彼と恋のレベル上げ(10/6おまけ追加)


「なんにせよさ、そこんとこ乗り越えて桃はまた一歩前進できるんだと思うよ」


乗り越えるかぁ、
乗り越えられるのかなぁ?
これ以上にこんな想いにさせてくれる人に出会えるのかなぁ?


「潤にぃは、そんな切ない恋したことある?」

「恋、なぁ。…俺のは恋だかなんだか、……よくわからないな」


少し寂しそうに言ったあと、また今飲んでいたビールを煽った。
潤兄はもしかしたら、切ない恋をしてるのかもしれない。
大人に思えた潤兄が少し頼りなげに見えた瞬間だった。




     *****




「桃?ねむい?」

「あー、うん。
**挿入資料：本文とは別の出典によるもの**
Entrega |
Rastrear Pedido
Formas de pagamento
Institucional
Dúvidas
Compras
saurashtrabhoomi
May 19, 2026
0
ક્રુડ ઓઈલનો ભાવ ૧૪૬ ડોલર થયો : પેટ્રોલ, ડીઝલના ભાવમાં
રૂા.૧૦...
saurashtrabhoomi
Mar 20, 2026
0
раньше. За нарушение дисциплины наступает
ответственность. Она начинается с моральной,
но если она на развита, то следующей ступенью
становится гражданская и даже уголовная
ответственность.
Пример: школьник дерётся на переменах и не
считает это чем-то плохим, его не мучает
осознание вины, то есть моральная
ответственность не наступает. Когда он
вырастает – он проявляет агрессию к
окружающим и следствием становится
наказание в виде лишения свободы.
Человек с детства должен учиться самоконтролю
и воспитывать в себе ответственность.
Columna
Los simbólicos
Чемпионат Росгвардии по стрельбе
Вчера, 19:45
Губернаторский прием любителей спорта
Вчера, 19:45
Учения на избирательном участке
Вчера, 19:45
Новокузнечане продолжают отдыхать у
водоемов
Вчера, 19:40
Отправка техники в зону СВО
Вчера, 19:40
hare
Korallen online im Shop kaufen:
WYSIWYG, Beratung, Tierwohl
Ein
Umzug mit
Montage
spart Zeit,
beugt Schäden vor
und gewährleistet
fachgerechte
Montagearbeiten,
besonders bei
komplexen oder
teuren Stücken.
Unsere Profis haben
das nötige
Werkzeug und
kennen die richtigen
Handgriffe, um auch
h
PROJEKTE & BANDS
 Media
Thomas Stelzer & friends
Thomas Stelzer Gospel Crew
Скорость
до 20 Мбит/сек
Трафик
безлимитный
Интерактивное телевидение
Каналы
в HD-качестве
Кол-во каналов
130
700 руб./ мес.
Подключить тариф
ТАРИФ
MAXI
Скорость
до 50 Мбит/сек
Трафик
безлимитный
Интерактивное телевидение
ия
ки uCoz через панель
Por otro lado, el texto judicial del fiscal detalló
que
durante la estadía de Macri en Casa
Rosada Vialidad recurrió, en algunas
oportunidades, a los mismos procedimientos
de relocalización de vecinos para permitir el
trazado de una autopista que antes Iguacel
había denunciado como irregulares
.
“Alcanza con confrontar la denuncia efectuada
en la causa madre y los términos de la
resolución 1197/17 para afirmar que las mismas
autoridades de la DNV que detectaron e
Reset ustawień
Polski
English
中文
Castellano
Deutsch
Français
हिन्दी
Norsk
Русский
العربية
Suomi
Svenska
最近あんまり眠れてなかったから…」


そうだ。
ここ一週間でまともに寝れたことはあまりなかった。
今日はご飯もしっかり食べて、しかもお酒まで飲んで……


「寝ててもいいけど、帰るならタクシー呼ぶよ?」


なんか潤兄がいってるけど、
あーなんかこのまま目を閉じて寝ちゃいたい。


「んー?…うん、、、」

「桃?……ったく、仕方がないなぁ」


最後に潤兄の聞こえてきたのはここまでで。
いつのまにかそのまま眠りの世界に引き込まれていってしまった。



「……桃。」


主任に抱きしめられて、ゆらゆらと揺られて暖かい所に寝かせつけられてる。


「主任?」


会いたかった主任がそこにいて、手を伸ばせば暖かい手に包まれた。


「……すき、です」


そこで主任の姿が見えなくなって意識もさらに深いところに入っていった。